======== Текст документа ========
Решив стать издателем, цинковый магнат Хегелер, по сути, воспроизводил форму поведения, заданную постепенно уходившей в прошлое аристократией браминов; вместе с тем, различия в руководивших поведением мотивах были колоссальны. Для браминов полупрофессиональное увлечение наукой было хоть и делом серьезным, но, вместе с тем, в большой степени – в хорошем смысле этого слова – вопросом стиля, тогда как для Хегелера издание должно было служить, и служило – реальному воплощению мировоззренческих императивов. Между этими императивами и Хегелером не было, в полном соответствии с полученным им добротным протестантским воспитанием, никакой дистанции, которая обычно позволяет долю игры и дает известную волю исследователю-специалисту в вышеописанном «музилевском» понимании слова. Наука, Этика и Религия должны были снова сойтись в какой-то точке, которая призвана была учредить их по-новому понимаемое монистическое единоначалие. В этом замкнутом муфельном пространстве тесно пригнанных один к другому идеалов, сплав которых должен был стать конечным итогом хегелеровской издательской деятельности, не было места для безумца, допускавшего, что ход научного исследования может поменять самые посылки, его инициировавшие.
Ввиду всего этого, как Monist, так и Open Court неизбежно должны были стать журналами по общим вопросам, привлекающими философскую классику в качестве основы для отыскания знаков указанного единоначалия в реальной научной и религиозной практиках. Вместе с тем, со временем вокруг издательства также выросла оживленная переписка, часто не связанная непосредственно с вопросами публикации и в различное время включавшая, в качестве адресатов Хегелера и Каруса, авторов таких различных занятий и взглядов, как Джон Дьюи, Лев Толстой, Никола Тесла, Эрнст Мах, Александр Белл и Эзра Паунд.
======== Исходные данные ========
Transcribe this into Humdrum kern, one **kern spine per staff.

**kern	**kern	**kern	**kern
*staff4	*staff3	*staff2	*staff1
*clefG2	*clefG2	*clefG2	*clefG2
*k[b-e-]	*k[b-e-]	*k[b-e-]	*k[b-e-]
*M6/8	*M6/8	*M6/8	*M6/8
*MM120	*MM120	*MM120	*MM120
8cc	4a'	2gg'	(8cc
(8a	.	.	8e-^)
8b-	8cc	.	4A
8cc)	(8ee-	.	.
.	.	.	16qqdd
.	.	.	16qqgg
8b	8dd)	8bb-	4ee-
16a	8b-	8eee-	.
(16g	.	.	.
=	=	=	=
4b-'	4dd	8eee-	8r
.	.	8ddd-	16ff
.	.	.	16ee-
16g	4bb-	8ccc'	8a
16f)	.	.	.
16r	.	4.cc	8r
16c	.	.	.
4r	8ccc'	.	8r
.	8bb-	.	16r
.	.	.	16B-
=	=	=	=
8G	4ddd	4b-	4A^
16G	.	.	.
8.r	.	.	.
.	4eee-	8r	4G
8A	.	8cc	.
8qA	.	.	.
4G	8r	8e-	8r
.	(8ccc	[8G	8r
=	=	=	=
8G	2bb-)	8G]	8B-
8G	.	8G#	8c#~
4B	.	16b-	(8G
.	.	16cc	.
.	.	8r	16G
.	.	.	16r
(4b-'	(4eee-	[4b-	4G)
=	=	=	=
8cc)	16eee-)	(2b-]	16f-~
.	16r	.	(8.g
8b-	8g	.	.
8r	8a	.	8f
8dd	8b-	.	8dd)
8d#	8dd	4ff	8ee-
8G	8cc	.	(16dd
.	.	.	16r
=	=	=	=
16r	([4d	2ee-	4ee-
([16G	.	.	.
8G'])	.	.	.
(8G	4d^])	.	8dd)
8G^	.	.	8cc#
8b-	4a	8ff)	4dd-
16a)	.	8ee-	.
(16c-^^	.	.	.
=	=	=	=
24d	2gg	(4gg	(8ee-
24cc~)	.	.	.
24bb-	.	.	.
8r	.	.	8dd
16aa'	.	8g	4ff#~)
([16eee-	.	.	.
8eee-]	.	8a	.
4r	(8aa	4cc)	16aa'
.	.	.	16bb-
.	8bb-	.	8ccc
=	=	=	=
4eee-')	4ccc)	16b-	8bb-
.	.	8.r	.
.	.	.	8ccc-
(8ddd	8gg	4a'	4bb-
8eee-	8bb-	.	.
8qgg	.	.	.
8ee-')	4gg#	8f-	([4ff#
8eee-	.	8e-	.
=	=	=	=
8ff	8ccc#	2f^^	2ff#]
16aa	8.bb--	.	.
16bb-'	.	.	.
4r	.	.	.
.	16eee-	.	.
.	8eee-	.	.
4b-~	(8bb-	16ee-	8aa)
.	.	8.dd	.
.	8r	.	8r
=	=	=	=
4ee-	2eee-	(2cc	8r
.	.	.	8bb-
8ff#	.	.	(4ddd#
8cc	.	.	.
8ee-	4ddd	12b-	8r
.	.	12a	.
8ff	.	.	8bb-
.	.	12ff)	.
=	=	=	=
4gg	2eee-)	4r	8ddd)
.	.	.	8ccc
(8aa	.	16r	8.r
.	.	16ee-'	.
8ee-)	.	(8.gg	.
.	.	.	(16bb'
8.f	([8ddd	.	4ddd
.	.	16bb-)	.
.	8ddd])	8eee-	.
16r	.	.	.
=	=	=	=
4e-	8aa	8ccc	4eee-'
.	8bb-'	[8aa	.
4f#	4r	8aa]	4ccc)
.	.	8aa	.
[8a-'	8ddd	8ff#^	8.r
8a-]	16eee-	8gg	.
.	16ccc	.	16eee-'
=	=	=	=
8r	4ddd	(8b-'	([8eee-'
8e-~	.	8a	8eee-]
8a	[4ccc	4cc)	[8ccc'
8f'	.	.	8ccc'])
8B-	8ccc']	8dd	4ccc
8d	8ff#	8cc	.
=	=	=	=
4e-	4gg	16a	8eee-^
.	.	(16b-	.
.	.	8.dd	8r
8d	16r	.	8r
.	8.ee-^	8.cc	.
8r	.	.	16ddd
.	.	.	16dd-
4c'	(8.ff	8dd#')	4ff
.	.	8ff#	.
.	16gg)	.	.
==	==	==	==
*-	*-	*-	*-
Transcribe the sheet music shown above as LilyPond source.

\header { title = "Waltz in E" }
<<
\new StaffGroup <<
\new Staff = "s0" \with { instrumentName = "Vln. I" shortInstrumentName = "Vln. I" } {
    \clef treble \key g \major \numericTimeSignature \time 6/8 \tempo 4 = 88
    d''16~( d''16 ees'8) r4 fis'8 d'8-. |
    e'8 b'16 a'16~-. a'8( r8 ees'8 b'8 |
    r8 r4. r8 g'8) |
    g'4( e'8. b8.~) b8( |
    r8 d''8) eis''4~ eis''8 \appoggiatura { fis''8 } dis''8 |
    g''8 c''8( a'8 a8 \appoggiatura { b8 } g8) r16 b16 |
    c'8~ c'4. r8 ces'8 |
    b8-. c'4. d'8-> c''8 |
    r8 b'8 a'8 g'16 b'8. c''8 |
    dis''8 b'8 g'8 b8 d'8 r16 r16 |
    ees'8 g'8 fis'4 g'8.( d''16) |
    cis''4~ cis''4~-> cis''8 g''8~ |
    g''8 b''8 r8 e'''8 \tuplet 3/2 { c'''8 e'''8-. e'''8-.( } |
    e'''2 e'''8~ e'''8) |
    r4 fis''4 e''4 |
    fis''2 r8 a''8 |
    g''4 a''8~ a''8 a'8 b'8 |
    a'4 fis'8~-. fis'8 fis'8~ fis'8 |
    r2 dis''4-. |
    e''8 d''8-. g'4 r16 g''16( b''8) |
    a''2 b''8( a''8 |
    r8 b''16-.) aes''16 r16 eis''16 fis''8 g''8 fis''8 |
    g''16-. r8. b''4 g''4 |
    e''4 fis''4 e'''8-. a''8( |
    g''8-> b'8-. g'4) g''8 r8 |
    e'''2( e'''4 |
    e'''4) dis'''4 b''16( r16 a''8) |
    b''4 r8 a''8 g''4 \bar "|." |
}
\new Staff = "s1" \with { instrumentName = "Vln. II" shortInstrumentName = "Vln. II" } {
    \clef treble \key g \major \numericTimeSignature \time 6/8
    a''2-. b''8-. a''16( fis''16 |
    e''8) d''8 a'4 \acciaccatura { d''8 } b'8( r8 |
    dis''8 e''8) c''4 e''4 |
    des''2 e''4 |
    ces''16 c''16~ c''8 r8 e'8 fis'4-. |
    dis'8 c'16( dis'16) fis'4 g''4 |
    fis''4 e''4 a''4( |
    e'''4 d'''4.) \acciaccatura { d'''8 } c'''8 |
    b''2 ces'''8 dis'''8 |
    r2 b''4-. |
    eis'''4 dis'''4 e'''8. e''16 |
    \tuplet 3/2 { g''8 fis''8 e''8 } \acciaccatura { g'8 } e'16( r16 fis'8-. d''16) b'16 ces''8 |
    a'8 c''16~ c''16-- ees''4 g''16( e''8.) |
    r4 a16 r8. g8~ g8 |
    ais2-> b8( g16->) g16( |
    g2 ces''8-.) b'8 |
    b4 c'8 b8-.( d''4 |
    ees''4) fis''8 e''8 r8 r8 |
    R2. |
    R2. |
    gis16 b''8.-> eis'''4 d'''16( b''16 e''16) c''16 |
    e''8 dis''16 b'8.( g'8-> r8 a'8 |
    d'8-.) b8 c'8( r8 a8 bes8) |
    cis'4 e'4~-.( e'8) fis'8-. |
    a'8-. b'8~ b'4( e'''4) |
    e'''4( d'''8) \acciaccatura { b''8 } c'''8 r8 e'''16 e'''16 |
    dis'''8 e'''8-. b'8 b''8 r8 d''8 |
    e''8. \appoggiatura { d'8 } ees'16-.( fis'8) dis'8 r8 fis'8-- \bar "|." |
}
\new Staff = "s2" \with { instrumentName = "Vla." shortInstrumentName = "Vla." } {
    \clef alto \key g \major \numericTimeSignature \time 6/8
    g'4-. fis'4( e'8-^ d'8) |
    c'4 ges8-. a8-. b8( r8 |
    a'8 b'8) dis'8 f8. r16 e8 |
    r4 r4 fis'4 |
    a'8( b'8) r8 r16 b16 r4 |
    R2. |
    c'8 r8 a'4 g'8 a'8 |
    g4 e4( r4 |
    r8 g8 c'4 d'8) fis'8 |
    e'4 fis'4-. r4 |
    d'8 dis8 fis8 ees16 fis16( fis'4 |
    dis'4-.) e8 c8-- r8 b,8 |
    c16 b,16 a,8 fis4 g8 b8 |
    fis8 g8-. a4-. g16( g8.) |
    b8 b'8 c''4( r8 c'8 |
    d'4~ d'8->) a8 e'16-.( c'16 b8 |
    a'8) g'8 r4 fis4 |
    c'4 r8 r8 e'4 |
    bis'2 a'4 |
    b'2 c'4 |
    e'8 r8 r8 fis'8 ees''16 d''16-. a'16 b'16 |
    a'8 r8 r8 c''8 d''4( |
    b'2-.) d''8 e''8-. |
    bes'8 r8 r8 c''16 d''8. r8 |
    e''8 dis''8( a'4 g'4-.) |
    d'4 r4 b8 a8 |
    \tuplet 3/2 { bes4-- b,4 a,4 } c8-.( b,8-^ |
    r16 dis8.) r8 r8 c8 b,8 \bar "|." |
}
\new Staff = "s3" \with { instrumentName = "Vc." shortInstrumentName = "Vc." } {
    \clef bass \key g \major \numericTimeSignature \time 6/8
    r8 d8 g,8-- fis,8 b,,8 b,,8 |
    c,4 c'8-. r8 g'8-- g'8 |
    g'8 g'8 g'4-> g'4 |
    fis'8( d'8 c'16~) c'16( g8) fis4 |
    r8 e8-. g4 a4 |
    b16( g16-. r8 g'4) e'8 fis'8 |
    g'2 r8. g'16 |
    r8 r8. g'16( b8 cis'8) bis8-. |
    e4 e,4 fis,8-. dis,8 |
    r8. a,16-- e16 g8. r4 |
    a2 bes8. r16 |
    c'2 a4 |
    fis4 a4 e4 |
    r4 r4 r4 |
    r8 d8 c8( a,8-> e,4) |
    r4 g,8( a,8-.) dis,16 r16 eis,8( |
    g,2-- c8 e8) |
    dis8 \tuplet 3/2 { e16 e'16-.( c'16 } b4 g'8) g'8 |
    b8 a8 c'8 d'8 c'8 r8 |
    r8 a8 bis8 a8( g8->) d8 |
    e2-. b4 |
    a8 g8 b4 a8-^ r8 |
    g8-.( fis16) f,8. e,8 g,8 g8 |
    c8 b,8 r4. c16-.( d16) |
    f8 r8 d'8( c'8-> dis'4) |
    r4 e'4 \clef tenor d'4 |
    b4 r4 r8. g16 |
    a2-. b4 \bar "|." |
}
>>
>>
========
Задания:
a: Объясните по тексту о Хегелере, почему Monist и Open Court неизбежно должны были стать журналами по общим вопросам. Ответ дайте в одном–трех предложениях.
b: Выпишите отрывок из текста о Хегелере: начните со слов "Ввиду всего этого, как" и закончите словами "и Эзра Паунд.".
Записи никак не связаны с текстом.

Выполненное задание:
a: Для Хегелера издательская деятельность должна была служить реальному воплощению мировоззренческих императивов: Наука, Этика и Религия должны были снова сойтись в точке, которая учредила бы их по-новому понимаемое монистическое единоначалие. Поэтому журналы привлекали философскую классику как основу для отыскания знаков этого единоначалия в реальной научной и религиозной практиках.

b:
Ввиду всего этого, как Monist, так и Open Court неизбежно должны были стать журналами по общим вопросам, привлекающими философскую классику в качестве основы для отыскания знаков указанного единоначалия в реальной научной и религиозной практиках. Вместе с тем, со временем вокруг издательства также выросла оживленная переписка, часто не связанная непосредственно с вопросами публикации и в различное время включавшая, в качестве адресатов Хегелера и Каруса, авторов таких различных занятий и взглядов, как Джон Дьюи, Лев Толстой, Никола Тесла, Эрнст Мах, Александр Белл и Эзра Паунд.